The government will run a budget deficit equivalent to 9.8 percent of GDP this year and 9.7 percent in 2011, estimates the European Commission.
Grybauskaite said that Lithuania may have to delay euro adoption until 2015, as the country comes up short in meeting the euro’s convergence criteria. Parliament is to decide whether to approve spending cuts of 5 percent of GDP. The five-party coalition, which rules with a one seat majority, may need opposition support to pass the bill.
“The deficit can’t widen any more” than the government’s proposal, stressed Grybauskaite. Lithuania, which pegs its national currency, the litas, to the euro in the Exchange Rate Mechanism 2, may be ready to adopt Europe’s single currency as early as 2013, she said, if the country’s deficit can be contained.
Government debt is expected to rise to 49.3 percent of GDP in 2011, compared with 29.9 percent this year and 15.6 percent in 2008, reported the commission.
European Union finance ministers in July urged Lithuania, together with Latvia and Poland, to fix its government finances. Lithuania was given until 2011 to bring its shortfall within the European Union’s three percent threshold.
The government is cutting social benefits including pensions to keep the shortfall from growing as the deepest recession since the early 1990s depletes revenue. The government of Prime Minister Andrius Kubilius estimates the budget shortfall in 2010 will reach 9.5 percent of GDP.

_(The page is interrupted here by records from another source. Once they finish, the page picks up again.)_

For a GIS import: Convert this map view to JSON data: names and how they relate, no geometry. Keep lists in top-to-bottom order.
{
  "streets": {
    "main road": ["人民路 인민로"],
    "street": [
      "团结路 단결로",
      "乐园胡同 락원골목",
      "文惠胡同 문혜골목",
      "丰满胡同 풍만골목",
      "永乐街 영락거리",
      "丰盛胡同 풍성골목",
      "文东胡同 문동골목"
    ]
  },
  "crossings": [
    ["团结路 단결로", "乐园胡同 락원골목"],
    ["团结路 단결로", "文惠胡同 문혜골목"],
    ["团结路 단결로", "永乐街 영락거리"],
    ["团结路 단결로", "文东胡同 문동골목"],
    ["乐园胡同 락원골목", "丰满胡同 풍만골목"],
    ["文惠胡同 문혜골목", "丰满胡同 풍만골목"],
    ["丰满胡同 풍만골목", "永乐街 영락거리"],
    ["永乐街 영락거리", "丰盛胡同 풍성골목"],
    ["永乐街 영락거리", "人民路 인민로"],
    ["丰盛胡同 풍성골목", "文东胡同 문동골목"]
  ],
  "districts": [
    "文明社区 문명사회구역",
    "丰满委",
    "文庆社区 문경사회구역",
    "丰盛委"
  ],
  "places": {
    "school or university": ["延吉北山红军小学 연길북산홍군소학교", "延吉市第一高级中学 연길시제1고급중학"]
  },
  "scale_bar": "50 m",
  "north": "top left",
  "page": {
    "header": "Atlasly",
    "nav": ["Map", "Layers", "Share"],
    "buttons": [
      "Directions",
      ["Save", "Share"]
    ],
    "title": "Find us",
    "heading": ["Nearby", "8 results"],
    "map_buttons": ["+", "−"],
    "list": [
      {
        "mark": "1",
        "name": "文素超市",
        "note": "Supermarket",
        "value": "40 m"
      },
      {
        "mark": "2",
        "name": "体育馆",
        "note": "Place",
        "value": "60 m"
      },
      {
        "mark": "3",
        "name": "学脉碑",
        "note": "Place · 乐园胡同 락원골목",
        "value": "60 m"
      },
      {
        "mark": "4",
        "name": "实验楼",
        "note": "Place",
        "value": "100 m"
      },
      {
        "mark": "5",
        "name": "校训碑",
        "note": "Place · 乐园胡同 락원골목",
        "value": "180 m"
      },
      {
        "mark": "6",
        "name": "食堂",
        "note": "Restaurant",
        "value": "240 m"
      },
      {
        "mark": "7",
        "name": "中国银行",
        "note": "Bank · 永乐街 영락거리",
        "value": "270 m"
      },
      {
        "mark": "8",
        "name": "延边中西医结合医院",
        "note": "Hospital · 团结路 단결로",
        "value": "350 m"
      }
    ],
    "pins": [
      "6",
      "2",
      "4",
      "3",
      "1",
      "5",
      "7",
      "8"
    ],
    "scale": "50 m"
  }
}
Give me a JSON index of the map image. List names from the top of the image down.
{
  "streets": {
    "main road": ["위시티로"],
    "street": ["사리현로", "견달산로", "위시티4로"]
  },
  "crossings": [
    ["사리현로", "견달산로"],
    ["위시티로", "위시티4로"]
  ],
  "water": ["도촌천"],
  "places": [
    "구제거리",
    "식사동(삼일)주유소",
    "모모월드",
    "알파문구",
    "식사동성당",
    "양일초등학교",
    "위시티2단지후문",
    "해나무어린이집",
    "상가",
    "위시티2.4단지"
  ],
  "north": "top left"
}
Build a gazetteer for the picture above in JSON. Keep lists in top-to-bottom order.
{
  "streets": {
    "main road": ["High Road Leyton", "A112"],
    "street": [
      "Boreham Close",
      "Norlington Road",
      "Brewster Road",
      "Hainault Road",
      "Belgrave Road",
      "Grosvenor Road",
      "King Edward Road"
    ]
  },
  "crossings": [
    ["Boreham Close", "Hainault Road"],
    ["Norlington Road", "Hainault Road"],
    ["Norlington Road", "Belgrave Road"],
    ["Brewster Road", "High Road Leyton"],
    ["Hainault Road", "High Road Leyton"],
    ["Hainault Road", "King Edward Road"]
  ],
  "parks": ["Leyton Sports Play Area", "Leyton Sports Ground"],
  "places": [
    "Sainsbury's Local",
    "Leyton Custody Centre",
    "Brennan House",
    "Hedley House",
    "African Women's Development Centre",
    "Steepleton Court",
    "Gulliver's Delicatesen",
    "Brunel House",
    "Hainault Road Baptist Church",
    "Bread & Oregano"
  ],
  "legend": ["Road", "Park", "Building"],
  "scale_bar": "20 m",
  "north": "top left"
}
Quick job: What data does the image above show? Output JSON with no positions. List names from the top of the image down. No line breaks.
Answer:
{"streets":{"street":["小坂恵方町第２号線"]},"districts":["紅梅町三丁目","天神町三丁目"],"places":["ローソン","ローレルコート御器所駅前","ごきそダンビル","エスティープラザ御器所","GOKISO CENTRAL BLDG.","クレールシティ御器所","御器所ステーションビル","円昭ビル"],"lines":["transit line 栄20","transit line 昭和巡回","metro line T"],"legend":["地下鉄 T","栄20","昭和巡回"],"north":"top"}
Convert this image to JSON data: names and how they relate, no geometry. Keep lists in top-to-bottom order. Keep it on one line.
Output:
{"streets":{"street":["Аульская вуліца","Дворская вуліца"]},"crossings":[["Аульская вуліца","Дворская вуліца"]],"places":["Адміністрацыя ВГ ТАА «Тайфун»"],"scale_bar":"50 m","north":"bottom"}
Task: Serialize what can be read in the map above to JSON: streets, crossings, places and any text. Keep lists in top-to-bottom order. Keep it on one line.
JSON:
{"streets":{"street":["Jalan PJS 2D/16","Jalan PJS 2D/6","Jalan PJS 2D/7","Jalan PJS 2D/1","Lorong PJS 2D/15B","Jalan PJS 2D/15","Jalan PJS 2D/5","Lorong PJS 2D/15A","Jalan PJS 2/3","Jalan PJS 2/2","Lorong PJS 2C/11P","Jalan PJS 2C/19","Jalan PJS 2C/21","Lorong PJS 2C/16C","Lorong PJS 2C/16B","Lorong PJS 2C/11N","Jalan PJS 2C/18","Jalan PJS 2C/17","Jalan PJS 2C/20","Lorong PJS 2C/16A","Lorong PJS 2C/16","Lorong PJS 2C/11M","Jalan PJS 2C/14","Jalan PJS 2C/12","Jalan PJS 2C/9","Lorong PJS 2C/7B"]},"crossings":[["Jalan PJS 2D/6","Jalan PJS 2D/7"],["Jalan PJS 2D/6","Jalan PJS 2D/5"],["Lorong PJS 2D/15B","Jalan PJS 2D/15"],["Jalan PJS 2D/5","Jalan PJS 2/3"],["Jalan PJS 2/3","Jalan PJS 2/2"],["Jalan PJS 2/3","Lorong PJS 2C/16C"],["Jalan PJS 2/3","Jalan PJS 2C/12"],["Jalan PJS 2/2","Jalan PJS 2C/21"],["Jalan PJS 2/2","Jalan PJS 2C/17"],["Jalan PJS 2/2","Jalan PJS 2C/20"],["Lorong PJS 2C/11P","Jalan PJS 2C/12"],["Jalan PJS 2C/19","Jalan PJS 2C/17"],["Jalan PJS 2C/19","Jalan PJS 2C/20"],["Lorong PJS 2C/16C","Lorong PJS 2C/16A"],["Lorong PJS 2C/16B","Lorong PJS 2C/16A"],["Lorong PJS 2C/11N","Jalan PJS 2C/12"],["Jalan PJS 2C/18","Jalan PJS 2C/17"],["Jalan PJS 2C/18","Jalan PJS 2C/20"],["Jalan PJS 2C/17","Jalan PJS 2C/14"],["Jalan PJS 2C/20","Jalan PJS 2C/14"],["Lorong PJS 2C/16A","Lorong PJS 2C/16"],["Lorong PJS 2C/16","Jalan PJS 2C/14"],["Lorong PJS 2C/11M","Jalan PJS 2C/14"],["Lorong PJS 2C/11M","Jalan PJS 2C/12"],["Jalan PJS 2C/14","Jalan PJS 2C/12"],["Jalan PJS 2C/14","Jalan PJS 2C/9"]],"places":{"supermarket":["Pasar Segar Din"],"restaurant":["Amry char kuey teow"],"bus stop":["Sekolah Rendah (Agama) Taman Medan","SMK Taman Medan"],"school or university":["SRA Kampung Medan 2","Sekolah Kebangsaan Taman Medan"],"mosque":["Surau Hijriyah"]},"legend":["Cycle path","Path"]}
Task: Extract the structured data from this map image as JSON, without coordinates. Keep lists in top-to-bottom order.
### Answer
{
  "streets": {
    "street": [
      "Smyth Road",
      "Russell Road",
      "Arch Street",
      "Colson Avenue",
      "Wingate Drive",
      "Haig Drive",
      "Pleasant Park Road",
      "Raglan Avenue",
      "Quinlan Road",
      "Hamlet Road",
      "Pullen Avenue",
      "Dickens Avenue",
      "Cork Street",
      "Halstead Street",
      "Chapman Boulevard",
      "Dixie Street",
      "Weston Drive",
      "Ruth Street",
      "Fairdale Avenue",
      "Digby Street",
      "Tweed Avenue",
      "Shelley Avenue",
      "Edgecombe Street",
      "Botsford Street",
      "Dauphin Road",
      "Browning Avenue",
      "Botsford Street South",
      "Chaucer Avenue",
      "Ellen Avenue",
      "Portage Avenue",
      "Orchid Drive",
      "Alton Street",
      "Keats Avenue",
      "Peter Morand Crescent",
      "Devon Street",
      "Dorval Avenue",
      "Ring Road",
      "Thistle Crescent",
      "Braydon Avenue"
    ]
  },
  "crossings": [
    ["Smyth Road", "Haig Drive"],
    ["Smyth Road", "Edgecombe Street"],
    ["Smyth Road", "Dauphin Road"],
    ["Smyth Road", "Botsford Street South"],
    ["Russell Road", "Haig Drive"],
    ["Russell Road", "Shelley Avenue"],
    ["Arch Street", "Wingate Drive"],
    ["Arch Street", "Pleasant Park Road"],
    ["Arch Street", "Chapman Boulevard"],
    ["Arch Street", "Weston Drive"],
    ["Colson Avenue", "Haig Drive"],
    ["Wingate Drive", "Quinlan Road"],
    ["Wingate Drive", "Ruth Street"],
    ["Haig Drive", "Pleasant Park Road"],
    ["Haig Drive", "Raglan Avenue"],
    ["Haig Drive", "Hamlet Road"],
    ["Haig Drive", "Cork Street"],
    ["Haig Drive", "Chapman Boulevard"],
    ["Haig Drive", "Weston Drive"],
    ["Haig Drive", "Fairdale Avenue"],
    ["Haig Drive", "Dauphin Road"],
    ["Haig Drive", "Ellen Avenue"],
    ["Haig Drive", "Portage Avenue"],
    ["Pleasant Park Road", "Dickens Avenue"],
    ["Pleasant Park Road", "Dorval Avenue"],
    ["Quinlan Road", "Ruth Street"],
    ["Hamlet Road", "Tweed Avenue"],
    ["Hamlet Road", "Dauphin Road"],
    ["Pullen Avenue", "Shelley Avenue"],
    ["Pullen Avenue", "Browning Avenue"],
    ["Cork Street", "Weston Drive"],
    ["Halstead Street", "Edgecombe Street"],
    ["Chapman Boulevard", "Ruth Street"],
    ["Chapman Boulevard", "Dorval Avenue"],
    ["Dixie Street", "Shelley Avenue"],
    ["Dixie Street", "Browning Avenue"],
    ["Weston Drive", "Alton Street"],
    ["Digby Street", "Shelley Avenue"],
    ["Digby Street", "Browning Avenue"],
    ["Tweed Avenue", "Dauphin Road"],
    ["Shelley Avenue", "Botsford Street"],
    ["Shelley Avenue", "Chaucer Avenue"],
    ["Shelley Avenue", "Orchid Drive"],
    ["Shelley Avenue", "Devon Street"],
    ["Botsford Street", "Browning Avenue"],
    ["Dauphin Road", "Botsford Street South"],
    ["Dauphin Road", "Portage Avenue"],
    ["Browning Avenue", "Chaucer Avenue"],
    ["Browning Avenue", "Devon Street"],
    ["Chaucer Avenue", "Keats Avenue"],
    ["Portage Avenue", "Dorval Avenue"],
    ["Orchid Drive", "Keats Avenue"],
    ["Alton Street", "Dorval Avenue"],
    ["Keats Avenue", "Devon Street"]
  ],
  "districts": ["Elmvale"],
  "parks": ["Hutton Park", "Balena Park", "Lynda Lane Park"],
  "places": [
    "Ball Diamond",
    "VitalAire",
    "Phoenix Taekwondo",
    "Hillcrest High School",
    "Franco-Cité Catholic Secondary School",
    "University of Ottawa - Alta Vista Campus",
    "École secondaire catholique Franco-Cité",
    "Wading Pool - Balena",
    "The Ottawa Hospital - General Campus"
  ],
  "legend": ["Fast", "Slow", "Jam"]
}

“All political forces in Lithuania are equally responsible” for the fact “that Lithuania met the crisis unprepared, without any reserves,” said Grybauskaite. “This is why I [have] appealed to all politicians to take political responsibility, so that Lithuania would have a budget plan for next year, so that we don’t repeat the mistakes of other neighboring countries and this wouldn’t cost us three governments, or something even worse.”